(ページ抜粋)
私がこの世界に入った時に、先輩方に「あんたらが入った時点で、弟子が付いている人は『師匠』やで」と教えてもらったんです。だから私とモモコの間では、それが基準になっています。
以前、私が入った時にはお弟子さんがいなかったので「兄さん」と呼んでいた方がいました。その兄さんに、私の先輩が弟子入りされたんです。でも私は「兄さん」と呼び続けました。するとその方が「お前の先輩が俺を師匠と呼ぶのに、お前は何で兄さんなんや」と注意されたことがあったんですが、「一度呼び始めたらその敬称は変えたらあかん」と先輩方に教えて頂いたので、その説明をしたら納得して頂きました。先輩方には「『兄さん』と呼んでたけど『師匠』と呼ぶくらいのキャリアと腕前があるから師匠と呼び変えようとなったら、それは相手を値踏みしていたことになる。だから1回呼び始めたら、それを続けなさい」と言われてたんです。「変えたらあかん」には意味があるんですね。

(指示)
#1 敬称についての文章では、この世界に入った時点で弟子が付いている人を何と呼ぶよう先輩方に教えられたか。
#2 敬称についての文章を、最後の文のあとから書き継ぐこと。

(データ行)
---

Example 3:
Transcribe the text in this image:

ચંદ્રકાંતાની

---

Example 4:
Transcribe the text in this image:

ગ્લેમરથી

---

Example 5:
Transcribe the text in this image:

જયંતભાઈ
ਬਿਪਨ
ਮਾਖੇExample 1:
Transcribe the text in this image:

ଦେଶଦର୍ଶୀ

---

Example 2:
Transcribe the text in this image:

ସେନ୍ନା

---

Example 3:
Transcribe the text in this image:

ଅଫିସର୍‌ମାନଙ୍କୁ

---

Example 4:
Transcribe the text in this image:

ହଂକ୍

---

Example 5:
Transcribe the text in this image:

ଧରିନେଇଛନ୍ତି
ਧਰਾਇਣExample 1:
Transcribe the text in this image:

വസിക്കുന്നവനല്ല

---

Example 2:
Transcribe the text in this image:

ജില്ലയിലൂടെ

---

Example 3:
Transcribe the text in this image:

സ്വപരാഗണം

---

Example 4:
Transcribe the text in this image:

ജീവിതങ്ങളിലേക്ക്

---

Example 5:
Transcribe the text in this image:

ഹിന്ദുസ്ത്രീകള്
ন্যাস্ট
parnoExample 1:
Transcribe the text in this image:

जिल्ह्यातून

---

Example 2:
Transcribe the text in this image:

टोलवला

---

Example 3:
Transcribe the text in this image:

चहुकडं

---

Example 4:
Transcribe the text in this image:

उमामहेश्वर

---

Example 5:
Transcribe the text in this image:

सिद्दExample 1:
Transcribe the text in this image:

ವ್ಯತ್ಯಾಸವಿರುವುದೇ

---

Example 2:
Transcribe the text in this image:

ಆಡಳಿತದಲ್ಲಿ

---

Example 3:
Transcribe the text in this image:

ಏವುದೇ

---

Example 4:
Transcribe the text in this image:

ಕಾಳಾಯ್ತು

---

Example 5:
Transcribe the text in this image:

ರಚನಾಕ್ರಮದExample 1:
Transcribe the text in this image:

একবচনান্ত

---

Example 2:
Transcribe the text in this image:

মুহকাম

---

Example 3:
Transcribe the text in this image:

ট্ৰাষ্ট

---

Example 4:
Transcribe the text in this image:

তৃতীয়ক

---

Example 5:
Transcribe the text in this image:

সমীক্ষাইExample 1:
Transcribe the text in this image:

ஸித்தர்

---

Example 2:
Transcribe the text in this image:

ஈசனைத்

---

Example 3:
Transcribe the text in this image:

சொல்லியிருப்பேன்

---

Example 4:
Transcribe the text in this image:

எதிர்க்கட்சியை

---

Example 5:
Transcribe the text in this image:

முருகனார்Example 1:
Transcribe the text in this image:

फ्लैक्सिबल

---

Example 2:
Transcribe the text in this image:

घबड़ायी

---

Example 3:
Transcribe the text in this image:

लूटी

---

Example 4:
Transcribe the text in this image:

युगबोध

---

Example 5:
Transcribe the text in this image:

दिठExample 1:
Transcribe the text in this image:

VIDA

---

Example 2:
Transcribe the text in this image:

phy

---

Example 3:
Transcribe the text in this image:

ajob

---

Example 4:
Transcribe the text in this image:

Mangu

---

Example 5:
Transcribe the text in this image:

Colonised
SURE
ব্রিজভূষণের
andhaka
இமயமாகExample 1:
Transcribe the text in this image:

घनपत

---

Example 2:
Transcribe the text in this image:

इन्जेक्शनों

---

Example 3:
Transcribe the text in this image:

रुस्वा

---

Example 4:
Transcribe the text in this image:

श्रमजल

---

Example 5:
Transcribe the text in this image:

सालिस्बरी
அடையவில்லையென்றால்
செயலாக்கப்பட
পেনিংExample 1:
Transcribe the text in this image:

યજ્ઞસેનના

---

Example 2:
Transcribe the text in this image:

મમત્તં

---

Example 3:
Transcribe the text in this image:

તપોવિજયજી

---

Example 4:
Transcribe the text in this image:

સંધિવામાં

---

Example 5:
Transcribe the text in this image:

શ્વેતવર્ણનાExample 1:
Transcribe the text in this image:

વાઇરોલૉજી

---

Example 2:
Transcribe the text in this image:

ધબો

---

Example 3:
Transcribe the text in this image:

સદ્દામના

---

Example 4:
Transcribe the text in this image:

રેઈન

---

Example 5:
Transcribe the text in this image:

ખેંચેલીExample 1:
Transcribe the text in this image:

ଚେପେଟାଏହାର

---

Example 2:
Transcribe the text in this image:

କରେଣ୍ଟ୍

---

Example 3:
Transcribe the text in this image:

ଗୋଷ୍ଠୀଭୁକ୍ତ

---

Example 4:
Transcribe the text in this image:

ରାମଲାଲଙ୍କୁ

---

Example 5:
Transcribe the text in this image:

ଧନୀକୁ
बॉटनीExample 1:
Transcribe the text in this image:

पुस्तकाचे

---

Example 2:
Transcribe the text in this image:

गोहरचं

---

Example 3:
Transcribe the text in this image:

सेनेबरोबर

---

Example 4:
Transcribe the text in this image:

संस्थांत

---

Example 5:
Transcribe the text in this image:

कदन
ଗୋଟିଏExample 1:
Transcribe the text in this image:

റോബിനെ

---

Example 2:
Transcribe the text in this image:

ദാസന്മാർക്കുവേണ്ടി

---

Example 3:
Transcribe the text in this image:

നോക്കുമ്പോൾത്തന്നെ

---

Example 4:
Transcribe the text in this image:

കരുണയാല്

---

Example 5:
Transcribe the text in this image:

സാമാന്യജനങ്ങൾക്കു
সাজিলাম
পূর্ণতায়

(回答)
#1 「師匠」と呼ぶよう教えられた。

#2
でも敬称は弟子の有無で決められているのではなくて、他の事務所では年齢で考えているところもある。共通ルールがないから難しい。私も聞かれたらいまの話を答えるけど、吉本内でも全員が同じじゃない。師匠だけど、親しみを込めて「兄さん」と呼んでくれとおっしゃる方もいる。さらに落語家さんも独自のルールがあり、大御所でも「師匠」で「先生」とは呼ばない。ちなみにシルクがオール阪神・巨人の阪神さんを「師匠」と呼んだら「なにが師匠や!年が近いのに師匠と言うな」と怒られたそうです(笑)。
私もたまに「ハイヒール師匠」と言われるんですけど、「えー」ってなる。弟子もいないし、師匠ちゃうと。それにモモコは「姉さん」だけど、私の場合はなぜか「姐さん」という字を当てられて「えっ、私の方が怖いの?」みたいな。記事なんかも「姐」の字で書かれることが多くて、広報やマネジャーが訂正してくれてるみたいなんです。「モモコは“姉さん”なのに」って。実はそれぞれが細やかに気にしてるんですよ(笑)。